Format the text read from every one of the rows below as a single JSON list of strings, with one string per line and blank lines omitted. Leave the pictures out of the answer.
START Supplied data
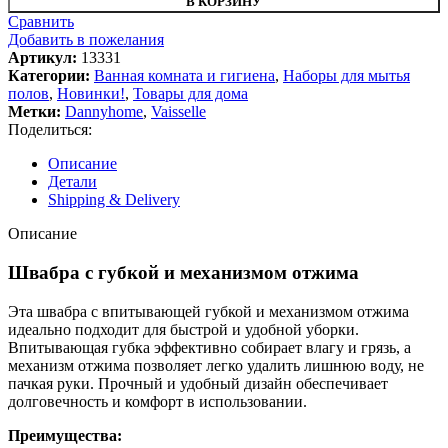
В КОРЗИНУ
Сравнить
Добавить в пожелания
Артикул:
13331
Категории:
Ванная комната и гигиена
,
Наборы для мытья
полов
,
Новинки!
,
Товары для дома
Метки:
Dannyhome
,
Vaisselle
Поделиться:
Описание
Детали
Shipping & Delivery
Описание
Швабра с губкой и механизмом отжима
Эта швабра с впитывающей губкой и механизмом отжима
идеально подходит для быстрой и удобной уборки.
Впитывающая губка эффективно собирает влагу и грязь, а
механизм отжима позволяет легко удалить лишнюю воду, не
пачкая руки. Прочный и удобный дизайн обеспечивает
долговечность и комфорт в использовании.
Преимущества:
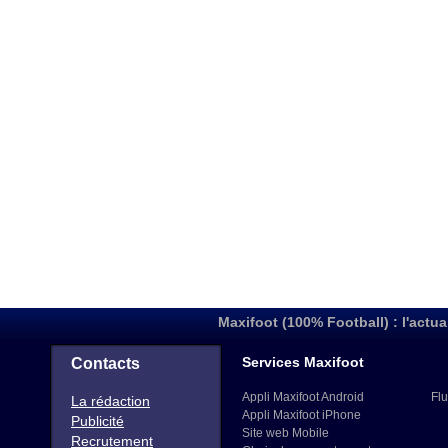
Maxifoot (100% Football) : l'actua
Services Maxifoot
Contacts
Appli Maxifoot Android
Flu
La rédaction
Appli Maxifoot iPhone
Publicité
Site web Mobile
Recrutement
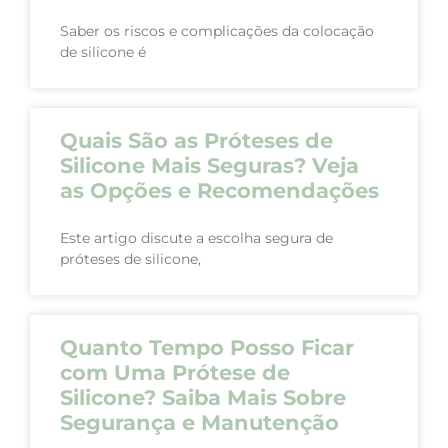
Saber os riscos e complicações da colocação
de silicone é
Quais São as Próteses de
Silicone Mais Seguras? Veja
as Opções e Recomendações
Este artigo discute a escolha segura de
próteses de silicone,
Quanto Tempo Posso Ficar
com Uma Prótese de
Silicone? Saiba Mais Sobre
Segurança e Manutenção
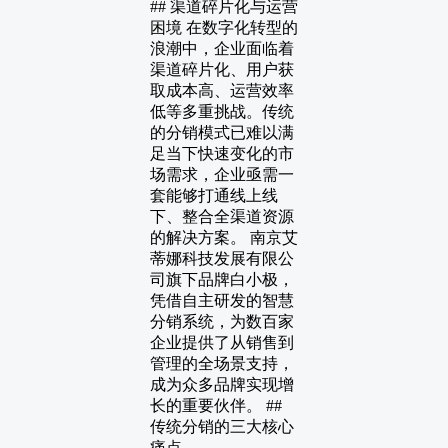
## 渠道碎片化与运营
困境 在数字化转型的
浪潮中，企业面临着
渠道碎片化、用户获
取成本高、运营效率
低等多重挑战。传统
的分销模式已难以满
足当下快速变化的市
场需求，企业亟需一
套能够打通线上线
下、整合全渠道资源
的解决方案。 南京艾
蒂娜科技发展有限公
司旗下品牌白小极，
凭借自主研发的智慧
分销系统，为数百家
企业提供了从销售到
管理的全场景支持，
成为众多品牌实现增
长的重要伙伴。 ##
传统分销的三大核心
痛点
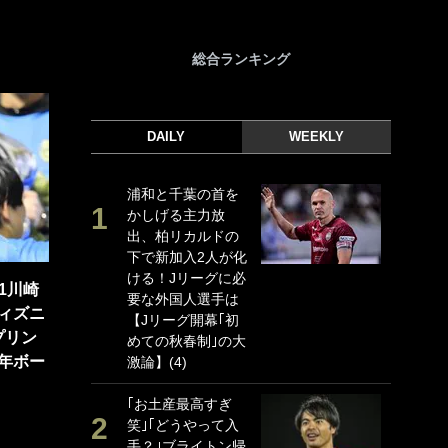
総合ランキング
DAILY
WEEKLY
浦和と千葉の首を
｢
かしげる主力放
｢
出、柏リカルドの
ド
下で新加入2人が化
日
ける！Jリーグに必
ン
1川崎
要な外国人選手は
ー
ィズニ
【Jリーグ開幕｢初
事
プリン
めての秋春制｣の大
｢
年ボー
激論】(4)
な
｢お土産最高すぎ
｢
笑｣｢どうやって入
w
手？｣ブライトン帰
世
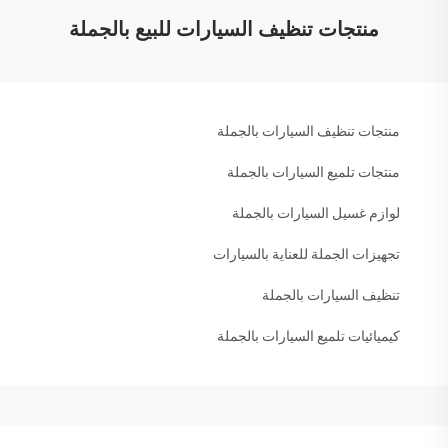
منتجات تنظيف السيارات للبيع بالجملة
منتجات تنظيف السيارات بالجملة
منتجات تلميع السيارات بالجملة
لوازم غسيل السيارات بالجملة
تجهيزات الجملة للعناية بالسيارات
تنظيف السيارات بالجملة
كيميائيات تلميع السيارات بالجملة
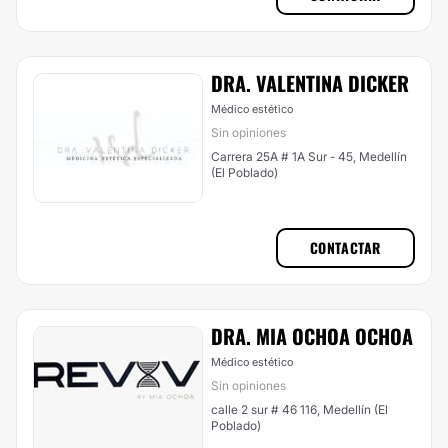
DRA. VALENTINA DICKER
Médico estético
Sin opiniones
Carrera 25A # 1A Sur - 45, Medellín
(El Poblado)
CONTACTAR
DRA. MIA OCHOA OCHOA
Médico estético
Sin opiniones
calle 2 sur # 46 116, Medellín (El
Poblado)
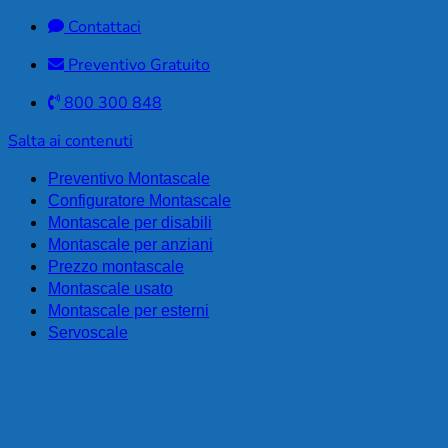
Contattaci
Preventivo Gratuito
800 300 848
Salta ai contenuti
Preventivo Montascale
Configuratore Montascale
Montascale per disabili
Montascale per anziani
Prezzo montascale
Montascale usato
Montascale per esterni
Servoscale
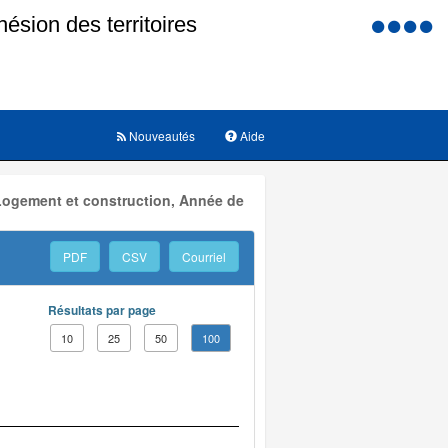
Menu
d'accessi
Nouveautés
Aide
 Logement et construction, Année de
PDF
CSV
Courriel
Résultats par page
10
25
50
100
END Supplied data
Result below ->
[
  "В КОРЗИНУ",
  "Сравнить",
  "Добавить в пожелания",
  "Артикул:",
  "13331",
  "Категории:",
  "Ванная комната и гигиена",
  ",",
  "Наборы для мытья",
  "полов",
  ",",
  "Новинки!",
  ",",
  "Товары для дома",
  "Метки:",
  "Dannyhome",
  ",",
  "Vaisselle",
  "Поделиться:",
  "Описание",
  "Детали",
  "Shipping & Delivery",
  "Описание",
  "Швабра с губкой и механизмом отжима",
  "Эта швабра с впитывающей губкой и механизмом отжима",
  "идеально подходит для быстрой и удобной уборки.",
  "Впитывающая губка эффективно собирает влагу и грязь, а",
  "механизм отжима позволяет легко удалить лишнюю воду, не",
  "пачкая руки. Прочный и удобный дизайн обеспечивает",
  "долговечность и комфорт в использовании.",
  "Преимущества:",
  "Maxifoot (100% Football) : l'actua",
  "Services Maxifoot",
  "Contacts",
  "Appli Maxifoot Android",
  "Flu",
  "La rédaction",
  "Appli Maxifoot iPhone",
  "Publicité",
  "Site web Mobile",
  "Recrutement",
  "Saber os riscos e complicações da colocação",
  "de silicone é",
  "Quais São as Próteses de",
  "Silicone Mais Seguras? Veja",
  "as Opções e Recomendações",
  "Este artigo discute a escolha segura de",
  "próteses de silicone,",
  "Quanto Tempo Posso Ficar",
  "com Uma Prótese de",
  "Silicone? Saiba Mais Sobre",
  "Segurança e Manutenção",
  "## 渠道碎片化与运营",
  "困境 在数字化转型的",
  "浪潮中，企业面临着",
  "渠道碎片化、用户获",
  "取成本高、运营效率",
  "低等多重挑战。传统",
  "的分销模式已难以满",
  "足当下快速变化的市",
  "场需求，企业亟需一",
  "套能够打通线上线",
  "下、整合全渠道资源",
  "的解决方案。 南京艾",
  "蒂娜科技发展有限公",
  "司旗下品牌白小极，",
  "凭借自主研发的智慧",
  "分销系统，为数百家",
  "企业提供了从销售到",
  "管理的全场景支持，",
  "成为众多品牌实现增",
  "长的重要伙伴。 ##",
  "传统分销的三大核心",
  "痛点",
  "総合ランキング",
  "DAILY",
  "WEEKLY",
  "浦和と千葉の首を",
  "｢",
  "かしげる主力放",
  "｢",
  "出、柏リカルドの",
  "ド",
  "下で新加入2人が化",
  "日",
  "ける！Jリーグに必",
  "ン",
  "1川崎",
  "要な外国人選手は",
  "ー",
  "ィズニ",
  "【Jリーグ開幕｢初",
  "事",
  "プリン",
  "めての秋春制｣の大",
  "｢",
  "年ボー",
  "激論】(4)",
  "な",
  "｢お土産最高すぎ",
  "｢",
  "笑｣｢どうやって入",
  "w",
  "手？｣ブライトン帰",
  "世",
  "منتجات تنظيف السيارات للبيع بالجملة",
  "منتجات تنظيف السيارات بالجملة",
  "منتجات تلميع السيارات بالجملة",
  "لوازم غسيل السيارات بالجملة",
  "تجهيزات الجملة للعناية بالسيارات",
  "تنظيف السيارات بالجملة",
  "كيميائيات تلميع السيارات بالجملة",
  "DRA. VALENTINA DICKER",
  "Médico estético",
  "Sin opiniones",
  "Carrera 25A # 1A Sur - 45, Medellín",
  "(El Poblado)",
  "CONTACTAR",
  "DRA. MIA OCHOA OCHOA",
  "Médico estético",
  "Sin opiniones",
  "calle 2 sur # 46 116, Medellín (El",
  "Poblado)",
  "Contattaci",
  "Preventivo Gratuito",
  "800 300 848",
  "Salta ai contenuti",
  "Preventivo Montascale",
  "Configuratore Montascale",
  "Montascale per disabili",
  "Montascale per anziani",
  "Prezzo montascale",
  "Montascale usato",
  "Montascale per esterni",
  "Servoscale",
  "Menu",
  "d'accessi",
  "Nouveautés",
  "Aide",
  " Logement et construction, Année de",
  "PDF",
  "CSV",
  "Courriel",
  "Résultats par page",
  "10",
  "25",
  "50",
  "100"
]